The second incarnation for me in the court system was as a defendant in my own criminal trial. Now, while many people would say that is the most stressful, in fact it’s not. Yes, you are worried sick about the potential outcome and what penalty may befall you. From the moment the coppers ran in my front door all those years ago I had a very bad feeling about my fate. That feeling of dread was not helped when a now-retired solicitor Chris Piesse contacted me warning I might cop a seven with a five. And what I did cop? You guessed it: a seven with a five!

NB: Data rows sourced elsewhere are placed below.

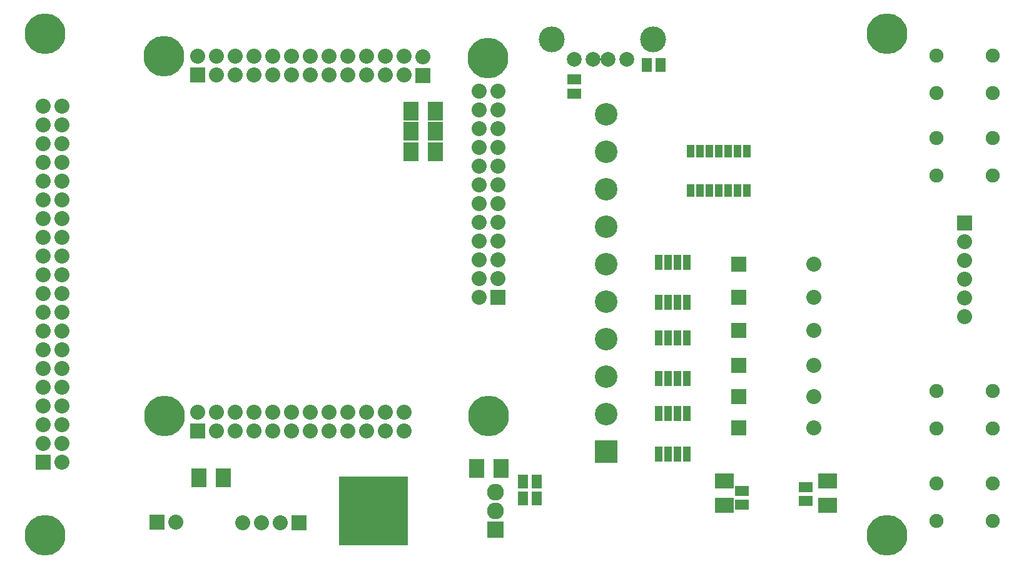
<source format=gbs>
G04 (created by PCBNEW (2013-mar-13)-testing) date mié 28 ago 2013 12:36:51 COT*
%MOIN*%
G04 Gerber Fmt 3.4, Leading zero omitted, Abs format*
%FSLAX34Y34*%
G01*
G70*
G90*
G04 APERTURE LIST*
%ADD10C,0.005906*%
%ADD11R,0.044000X0.079800*%
%ADD12C,0.216900*%
%ADD13R,0.080000X0.080000*%
%ADD14C,0.080000*%
%ADD15C,0.079100*%
%ADD16C,0.138100*%
%ADD17C,0.075000*%
%ADD18R,0.044000X0.069200*%
%ADD19R,0.090000X0.090000*%
%ADD20C,0.090000*%
%ADD21R,0.370000X0.370000*%
%ADD22C,0.120000*%
%ADD23R,0.120000X0.120000*%
%ADD24R,0.080000X0.100000*%
%ADD25R,0.055000X0.075000*%
%ADD26R,0.075000X0.055000*%
%ADD27R,0.100000X0.080000*%
G04 APERTURE END LIST*
G54D10*
G54D11*
X67164Y-32276D03*
X67664Y-32276D03*
X68164Y-32276D03*
X68664Y-32276D03*
X68664Y-30126D03*
X68164Y-30126D03*
X67664Y-30126D03*
X67164Y-30126D03*
G54D12*
X79331Y-40649D03*
X79331Y-13878D03*
X34449Y-13878D03*
X34449Y-40650D03*
X58067Y-15196D03*
X40822Y-34279D03*
X58114Y-34275D03*
X40814Y-15098D03*
G54D13*
X42602Y-16094D03*
G54D14*
X42602Y-15094D03*
X43602Y-16094D03*
X43602Y-15094D03*
X44602Y-16094D03*
X44602Y-15094D03*
X45602Y-16094D03*
X45602Y-15094D03*
X46602Y-16094D03*
X46602Y-15094D03*
X47602Y-16094D03*
X47602Y-15094D03*
X48602Y-16094D03*
X48602Y-15094D03*
X49602Y-16094D03*
X49602Y-15094D03*
X50602Y-16094D03*
X50602Y-15094D03*
X51602Y-16094D03*
X51602Y-15094D03*
X52602Y-16094D03*
X52602Y-15094D03*
X53602Y-16094D03*
X53602Y-15094D03*
G54D13*
X42602Y-35094D03*
G54D14*
X42602Y-34094D03*
X43602Y-35094D03*
X43602Y-34094D03*
X44602Y-35094D03*
X44602Y-34094D03*
X45602Y-35094D03*
X45602Y-34094D03*
X46602Y-35094D03*
X46602Y-34094D03*
X47602Y-35094D03*
X47602Y-34094D03*
X48602Y-35094D03*
X48602Y-34094D03*
X49602Y-35094D03*
X49602Y-34094D03*
X50602Y-35094D03*
X50602Y-34094D03*
X51602Y-35094D03*
X51602Y-34094D03*
X52602Y-35094D03*
X52602Y-34094D03*
X53602Y-35094D03*
X53602Y-34094D03*
G54D13*
X58614Y-27944D03*
G54D14*
X57614Y-27944D03*
X58614Y-26944D03*
X57614Y-26944D03*
X58614Y-25944D03*
X57614Y-25944D03*
X58614Y-24944D03*
X57614Y-24944D03*
X58614Y-23944D03*
X57614Y-23944D03*
X58614Y-22944D03*
X57614Y-22944D03*
X58614Y-21944D03*
X57614Y-21944D03*
X58614Y-20944D03*
X57614Y-20944D03*
X58614Y-19944D03*
X57614Y-19944D03*
X58614Y-18944D03*
X57614Y-18944D03*
X58614Y-17944D03*
X57614Y-17944D03*
X58614Y-16944D03*
X57614Y-16944D03*
G54D13*
X54590Y-16125D03*
G54D14*
X54590Y-15125D03*
G54D15*
X62675Y-15256D03*
X63675Y-15256D03*
X64475Y-15256D03*
X65475Y-15256D03*
G54D16*
X61475Y-14206D03*
X66875Y-14206D03*
G54D17*
X84965Y-21473D03*
X84965Y-19473D03*
X81965Y-21473D03*
X81965Y-19473D03*
X84965Y-17044D03*
X84965Y-15044D03*
X81965Y-17044D03*
X81965Y-15044D03*
X84965Y-34957D03*
X84965Y-32957D03*
X81965Y-34957D03*
X81965Y-32957D03*
X84965Y-39878D03*
X84965Y-37878D03*
X81965Y-39878D03*
X81965Y-37878D03*
G54D13*
X34351Y-36764D03*
G54D14*
X35351Y-36764D03*
X34351Y-31764D03*
X35351Y-35764D03*
X34351Y-30764D03*
X35351Y-34764D03*
X34351Y-29764D03*
X35351Y-33764D03*
X34351Y-28764D03*
X35351Y-32764D03*
X34351Y-27764D03*
X35351Y-31764D03*
X34351Y-26764D03*
X35351Y-30764D03*
X34351Y-25764D03*
X35351Y-29764D03*
X34351Y-24764D03*
X35351Y-28764D03*
X34351Y-23764D03*
X35351Y-27764D03*
X34351Y-22764D03*
X35351Y-26764D03*
X34351Y-21764D03*
X35351Y-25764D03*
X35351Y-24764D03*
X34351Y-20764D03*
X35351Y-23764D03*
X35351Y-21764D03*
X35351Y-20764D03*
X35351Y-19764D03*
X35351Y-18764D03*
X34351Y-19764D03*
X34351Y-18764D03*
X34351Y-35764D03*
X34351Y-34764D03*
X34351Y-33764D03*
X34351Y-32764D03*
X34351Y-17764D03*
X35351Y-17764D03*
X35351Y-22764D03*
G54D13*
X83464Y-23975D03*
G54D14*
X83464Y-24975D03*
X83464Y-25975D03*
X83464Y-26975D03*
X83464Y-27975D03*
X83464Y-28975D03*
G54D13*
X71425Y-31595D03*
G54D14*
X75425Y-31595D03*
G54D13*
X71425Y-33268D03*
G54D14*
X75425Y-33268D03*
G54D13*
X71425Y-34941D03*
G54D14*
X75425Y-34941D03*
G54D13*
X71425Y-29725D03*
G54D14*
X75425Y-29725D03*
G54D13*
X71425Y-26181D03*
G54D14*
X75425Y-26181D03*
G54D13*
X71425Y-27953D03*
G54D14*
X75425Y-27953D03*
G54D11*
X67164Y-36312D03*
X67664Y-36312D03*
X68164Y-36312D03*
X68664Y-36312D03*
X68664Y-34162D03*
X68164Y-34162D03*
X67664Y-34162D03*
X67164Y-34162D03*
X67164Y-28241D03*
X67664Y-28241D03*
X68164Y-28241D03*
X68664Y-28241D03*
X68664Y-26091D03*
X68164Y-26091D03*
X67664Y-26091D03*
X67164Y-26091D03*
G54D18*
X71874Y-22262D03*
X71374Y-22262D03*
X70874Y-22262D03*
X70374Y-22262D03*
X69874Y-22262D03*
X69374Y-22262D03*
X68874Y-22262D03*
X68874Y-20162D03*
X69374Y-20162D03*
X69874Y-20162D03*
X70374Y-20162D03*
X70874Y-20162D03*
X71374Y-20162D03*
X71874Y-20162D03*
G54D19*
X58465Y-40370D03*
G54D20*
X58465Y-39370D03*
X58465Y-38370D03*
G54D21*
X51965Y-39370D03*
G54D22*
X64370Y-18201D03*
X64370Y-20201D03*
X64370Y-22201D03*
X64370Y-24201D03*
X64370Y-34201D03*
X64370Y-32201D03*
G54D23*
X64370Y-36201D03*
G54D22*
X64370Y-30201D03*
X64370Y-28201D03*
X64370Y-26201D03*
G54D24*
X53976Y-18012D03*
X55276Y-18012D03*
X53976Y-19095D03*
X55276Y-19095D03*
X53976Y-20177D03*
X55276Y-20177D03*
G54D25*
X67275Y-15550D03*
X66525Y-15550D03*
G54D26*
X71600Y-38275D03*
X71600Y-39025D03*
X75000Y-38825D03*
X75000Y-38075D03*
X62650Y-17075D03*
X62650Y-16325D03*
G54D25*
X59925Y-37800D03*
X60675Y-37800D03*
G54D27*
X76150Y-39050D03*
X76150Y-37750D03*
X70650Y-37750D03*
X70650Y-39050D03*
G54D13*
X48000Y-40000D03*
G54D14*
X47000Y-40000D03*
X46000Y-40000D03*
X45000Y-40000D03*
G54D25*
X59925Y-38700D03*
X60675Y-38700D03*
G54D13*
X40445Y-39961D03*
G54D14*
X41445Y-39961D03*
G54D24*
X42650Y-37600D03*
X43950Y-37600D03*
X57450Y-37100D03*
X58750Y-37100D03*
M02*

</source>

When you are a defendant Counsel appears on your behalf and a solicitor acts for you. All this is designed to insulate you from all that is swirling about you in the court room and outside. Even to the point where you don’t make statements to the media – your legal team does. You sit tight, say nothing, look suitably admonished and that’s about it. Where I had to sit in the court, I couldn’t even hear properly what was going on at the front of the court, save to say that there were no prizes for guessing that the judge was clearly unimpressed with me and my co-accused, particularly as it was a drug case. My counsel, Con Heliotis QC, even made submissions that were factually wrong and I was powerless to correct them from where I was sitting at the back of the court.